Right. off-turn actions CAN slow the game down a bit, absolutely. However, I think if it becomes a severe problem that it's mostly a pilot error; a player who is planning on using an off-turn action should be watching the board like a hawk during the turns he's planning on disrupting so that he can step in and perform his action immediately. Likewise, someone who gets their turn disrupted (usually the DM) should be prepared to deal with that relatively quickly (although generally speaking I don't see a lot of decision points being created by an off-turn disruption - usually they either just deal damage, in which case the planned turn doesn't change, or they slide/prone/etc, in which case the planned turn usually just ends instead).

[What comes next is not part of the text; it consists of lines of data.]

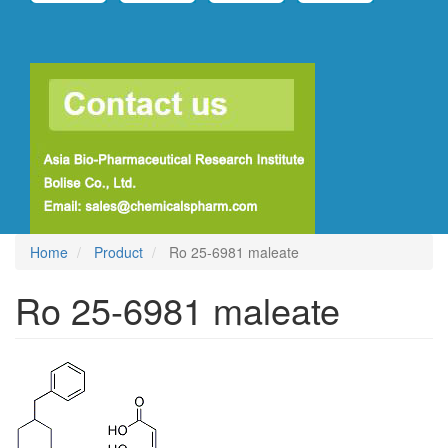
Home
Product
Ro 25-6981 maleate
Ro 25-6981 maleate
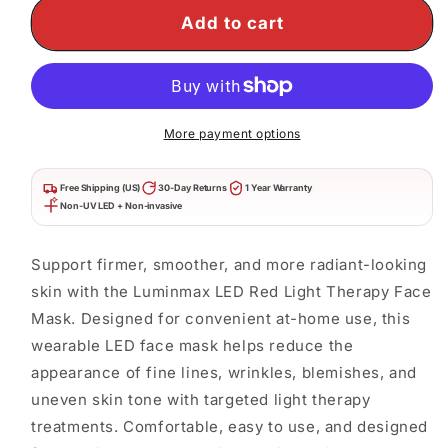
Therapy
Therapy
Add to cart
Face
Face
Mask
Mask
|
|
Anti-
Anti-
Aging
Aging
&amp;
&amp;
More payment options
Skin
Skin
Rejuvenation
Rejuvenation
Free Shipping (US)
30-Day Returns
1 Year Warranty
Non-UV LED + Non-invasive
Support firmer, smoother, and more radiant-looking
skin with the Luminmax LED Red Light Therapy Face
Mask. Designed for convenient at-home use, this
wearable LED face mask helps reduce the
appearance of fine lines, wrinkles, blemishes, and
uneven skin tone with targeted light therapy
treatments. Comfortable, easy to use, and designed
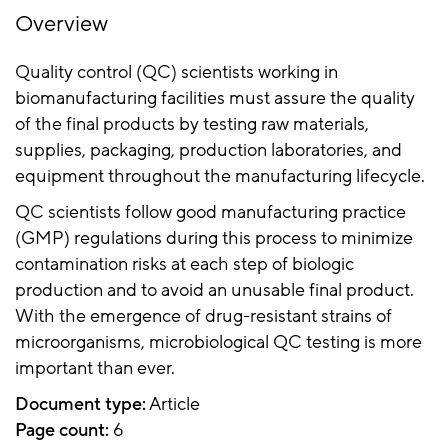
Overview
Quality control (QC) scientists working in
biomanufacturing facilities must assure the quality
of the final products by testing raw materials,
supplies, packaging, production laboratories, and
equipment throughout the manufacturing lifecycle.
QC scientists follow good manufacturing practice
(GMP) regulations during this process to minimize
contamination risks at each step of biologic
production and to avoid an unusable final product.
With the emergence of drug-resistant strains of
microorganisms, microbiological QC testing is more
important than ever.
Document type:
Article
Page count:
6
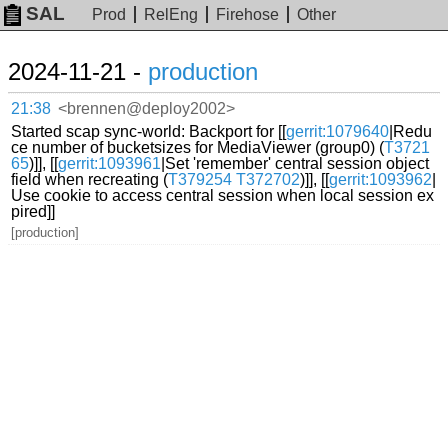
SAL
Prod
RelEng
Firehose
Other
2024-11-21 -
production
21:38
<brennen@deploy2002>
Started scap sync-world: Backport for [[
gerrit:1079640
|Redu
ce number of bucketsizes for MediaViewer (group0) (
T3721
65
)]], [[
gerrit:1093961
|Set 'remember' central session object
field when recreating (
T379254
T372702
)]], [[
gerrit:1093962
|
Use cookie to access central session when local session ex
pired]]
[production]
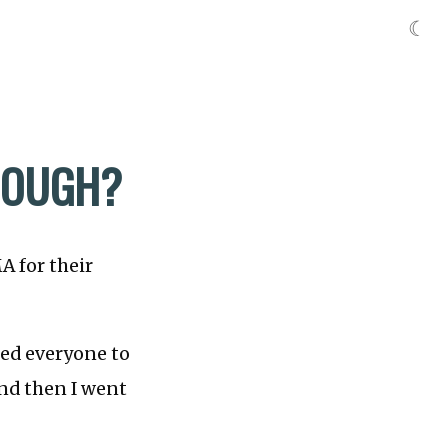
☾
ENOUGH?
A for their
ked everyone to
and then I went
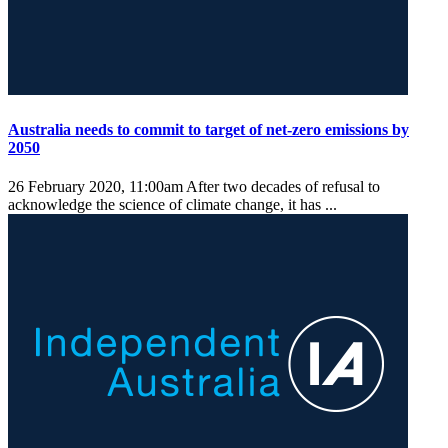
Australia needs to commit to target of net-zero emissions by
2050
26 February 2020, 11:00am
After two decades of refusal to
acknowledge the science of climate change, it has ...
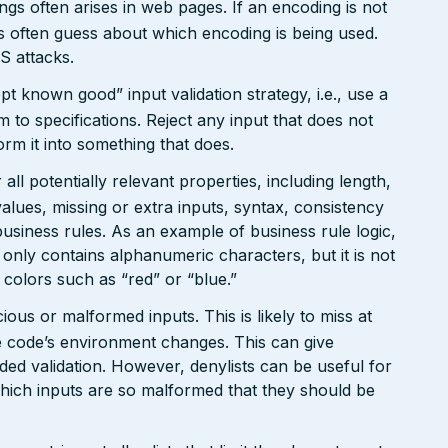
gs often arises in web pages. If an encoding is not
 often guess about which encoding is being used.
S attacks.
pt known good” input validation strategy, i.e., use a
rm to specifications. Reject any input that does not
form it into something that does.
ll potentially relevant properties, including length,
values, missing or extra inputs, syntax, consistency
usiness rules. As an example of business rule logic,
 only contains alphanumeric characters, but it is not
n colors such as “red” or “blue.”
ious or malformed inputs. This is likely to miss at
the code’s environment changes. This can give
ed validation. However, denylists can be useful for
which inputs are so malformed that they should be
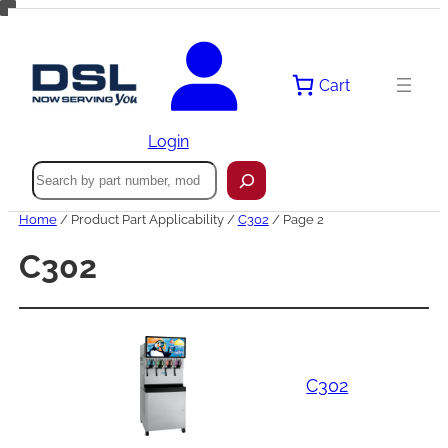
Skip
to
content
Cart
Login
Search
Home
/ Product Part Applicability /
C302
/ Page 2
C302
C302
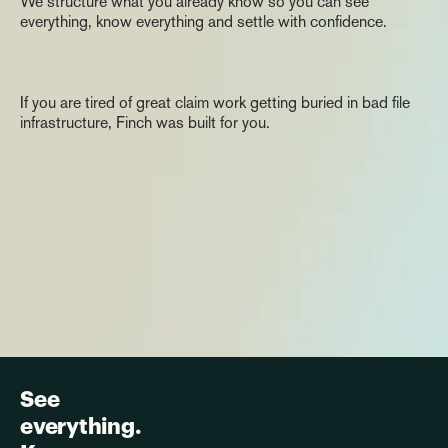
We structure what you already know so you can see 
everything, know everything and settle with confidence.
The
Invitation
If you are tired of great claim work getting buried in bad file 
infrastructure, Finch was built for you.
See 
everything.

I certainly don't think that the downside of off-turns (somewhat slower play) outweighs the upside (more involved play, greater player agency, wider array of tactical options, wider array of mechanical options, etc). More importantly, though, it seems absurd to me to suggest that if we make players roll saves that fills the same 'player agency' niche as an active decision. It baffles me that the designers seem to think that generating a random number is somehow inherently fun, or that it is inherently fun in the same way as making decisions that do things.
I'm having trouble even getting frustrated about it anymore. These people are just clearly not playing the same game I am, have never been playing the same game I am, and have no interest in designing a game I would want to play.
If I am ever asked why I'm not interested in 5ED, I'm going to quote you.
@Denada: Sounds like the Scion adventure module and rule tweaks I'm writing right now, only mine is set in WW2
Not only that, but you can't take immediate actions on your turn (it's harder to react to a reaction). So action sequences greater than one reaction can happen, but it's pretty rare in my experience. PCs would have to be loaded with reactive-style free actions.
It's getting harder, indeed. As time has worn on my friends' interest has waned, in part because of the slog but also because it's becoming obvious that this is not our game. I'm kind of excited. I haven't grognarded over anything yet.
Sadly, there are plenty of people who look on 'player agency' as 'player entitlement'.
I should get some whiskey from the cupboard and have a drink every time someone at WOTC takes a step backwards in game design.
oh
shit
Player of Li Mei Feng, Monkey Princess, The Dresden Files Low Profile
GM of Monsterhearts: Blackwood
But it also misses the problem that turns took ages because of increasingly exploding multiple attack powers too - where someone was working out resolving 3+ attacks in a single round (sometimes before an action point). A tigher action economy from the start would have really helped a lot of the late game problems that 4E faced immensely.